Alexej Nawalny war vor dem Attentat in Sibirien, um seine Unterstützer für die Wahl zu organisieren. Zugleich soll er, wie aus russischen Kreisen zu hören ist, korrupten Bauunternehmern auf der Spur gewesen sein, um über deren Machenschaften zu berichten. Ob und wieweit die russische Mafia mit Geheimdiensten und Militär verknüpft ist, um möglicherweise an Giftstoffe heranzukommen, gehört zu den zu klärenden Fragen.

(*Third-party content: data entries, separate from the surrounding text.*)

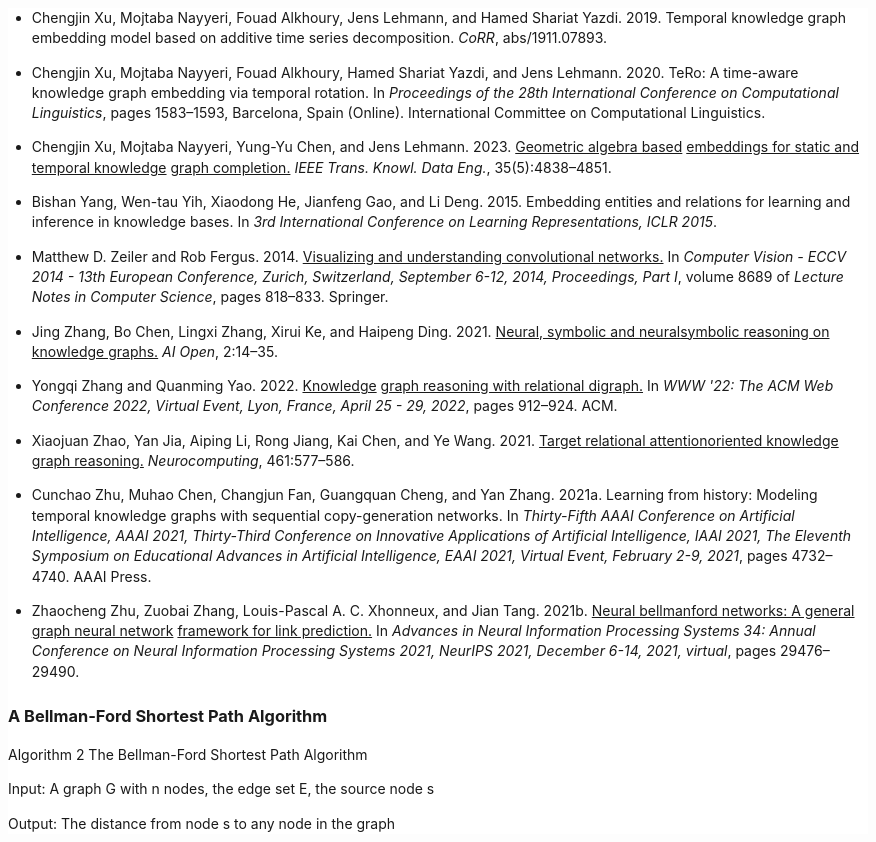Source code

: - <span id="page-10-10"></span>Chengjin Xu, Mojtaba Nayyeri, Fouad Alkhoury, Jens Lehmann, and Hamed Shariat Yazdi. 2019. Temporal knowledge graph embedding model based on additive time series decomposition. *CoRR*, abs/1911.07893.

- <span id="page-11-1"></span>Chengjin Xu, Mojtaba Nayyeri, Fouad Alkhoury, Hamed Shariat Yazdi, and Jens Lehmann. 2020. TeRo: A time-aware knowledge graph embedding via temporal rotation. In *Proceedings of the 28th International Conference on Computational Linguistics*, pages 1583–1593, Barcelona, Spain (Online). International Committee on Computational Linguistics.
- <span id="page-11-8"></span>Chengjin Xu, Mojtaba Nayyeri, Yung-Yu Chen, and Jens Lehmann. 2023. [Geometric algebra based](https://doi.org/10.1109/TKDE.2022.3151435) [embeddings for static and temporal knowledge](https://doi.org/10.1109/TKDE.2022.3151435) [graph completion.](https://doi.org/10.1109/TKDE.2022.3151435) *IEEE Trans. Knowl. Data Eng.*, 35(5):4838–4851.
- <span id="page-11-3"></span>Bishan Yang, Wen-tau Yih, Xiaodong He, Jianfeng Gao, and Li Deng. 2015. Embedding entities and relations for learning and inference in knowledge bases. In *3rd International Conference on Learning Representations, ICLR 2015*.
- <span id="page-11-6"></span>Matthew D. Zeiler and Rob Fergus. 2014. [Visualiz](https://doi.org/10.1007/978-3-319-10590-1_53)[ing and understanding convolutional networks.](https://doi.org/10.1007/978-3-319-10590-1_53) In *Computer Vision - ECCV 2014 - 13th European Conference, Zurich, Switzerland, September 6-12, 2014, Proceedings, Part I*, volume 8689 of *Lecture Notes in Computer Science*, pages 818–833. Springer.
- <span id="page-11-2"></span>Jing Zhang, Bo Chen, Lingxi Zhang, Xirui Ke, and Haipeng Ding. 2021. [Neural, symbolic and neural](https://doi.org/10.1016/j.aiopen.2021.03.001)[symbolic reasoning on knowledge graphs.](https://doi.org/10.1016/j.aiopen.2021.03.001) *AI Open*, 2:14–35.
- <span id="page-11-5"></span>Yongqi Zhang and Quanming Yao. 2022. [Knowledge](https://doi.org/10.1145/3485447.3512008) [graph reasoning with relational digraph.](https://doi.org/10.1145/3485447.3512008) In *WWW '22: The ACM Web Conference 2022, Virtual Event, Lyon, France, April 25 - 29, 2022*, pages 912–924. ACM.
- <span id="page-11-0"></span>Xiaojuan Zhao, Yan Jia, Aiping Li, Rong Jiang, Kai Chen, and Ye Wang. 2021. [Target relational attention](https://doi.org/10.1016/j.neucom.2021.03.135)[oriented knowledge graph reasoning.](https://doi.org/10.1016/j.neucom.2021.03.135) *Neurocomputing*, 461:577–586.
- <span id="page-11-4"></span>Cunchao Zhu, Muhao Chen, Changjun Fan, Guangquan Cheng, and Yan Zhang. 2021a. Learning from history: Modeling temporal knowledge graphs with sequential copy-generation networks. In *Thirty-Fifth AAAI Conference on Artificial Intelligence, AAAI 2021, Thirty-Third Conference on Innovative Applications of Artificial Intelligence, IAAI 2021, The Eleventh Symposium on Educational Advances in Artificial Intelligence, EAAI 2021, Virtual Event, February 2-9, 2021*, pages 4732–4740. AAAI Press.
- <span id="page-11-7"></span>Zhaocheng Zhu, Zuobai Zhang, Louis-Pascal A. C. Xhonneux, and Jian Tang. 2021b. [Neural bellman](https://proceedings.neurips.cc/paper/2021/hash/f6a673f09493afcd8b129a0bcf1cd5bc-Abstract.html)[ford networks: A general graph neural network](https://proceedings.neurips.cc/paper/2021/hash/f6a673f09493afcd8b129a0bcf1cd5bc-Abstract.html) [framework for link prediction.](https://proceedings.neurips.cc/paper/2021/hash/f6a673f09493afcd8b129a0bcf1cd5bc-Abstract.html) In *Advances in Neural Information Processing Systems 34: Annual Conference on Neural Information Processing Systems 2021, NeurIPS 2021, December 6-14, 2021, virtual*, pages 29476–29490.

### <span id="page-12-0"></span>A Bellman-Ford Shortest Path Algorithm

<span id="page-12-3"></span>Algorithm 2 The Bellman-Ford Shortest Path Algorithm

Input: A graph G with n nodes, the edge set E, the source node s

Output: The distance from node s to any node in the graph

Insofern ist jetzt Moskau am Zug. Hierzulande geht es allerdings weniger um Aufklärung statt ums Säbelrasseln. Vor allem aber zeigt sich der schlimme Fehler, dass nach 1990 trotz großer Versprechen die Fragen von Entspannung, Kooperation und Friedenspolitik keine Rolle mehr spielen. Europa wird gedanklich auf die EU reduziert und die EU-Politik mit der NATO gleichgesetzt. Insofern erleben wir heute auch die Folgen einer seit Jahren verfehlten Politik. Er fehlt an Grundvertrauen und Kooperation.
Wir dürfen nicht in den Kalten Krieg zurückfallen. Alle Beteiligten sollten dringend über entsprechende Folgen nachdenken. Die Bundeskanzlerin muss jetzt Klarheit schaffen.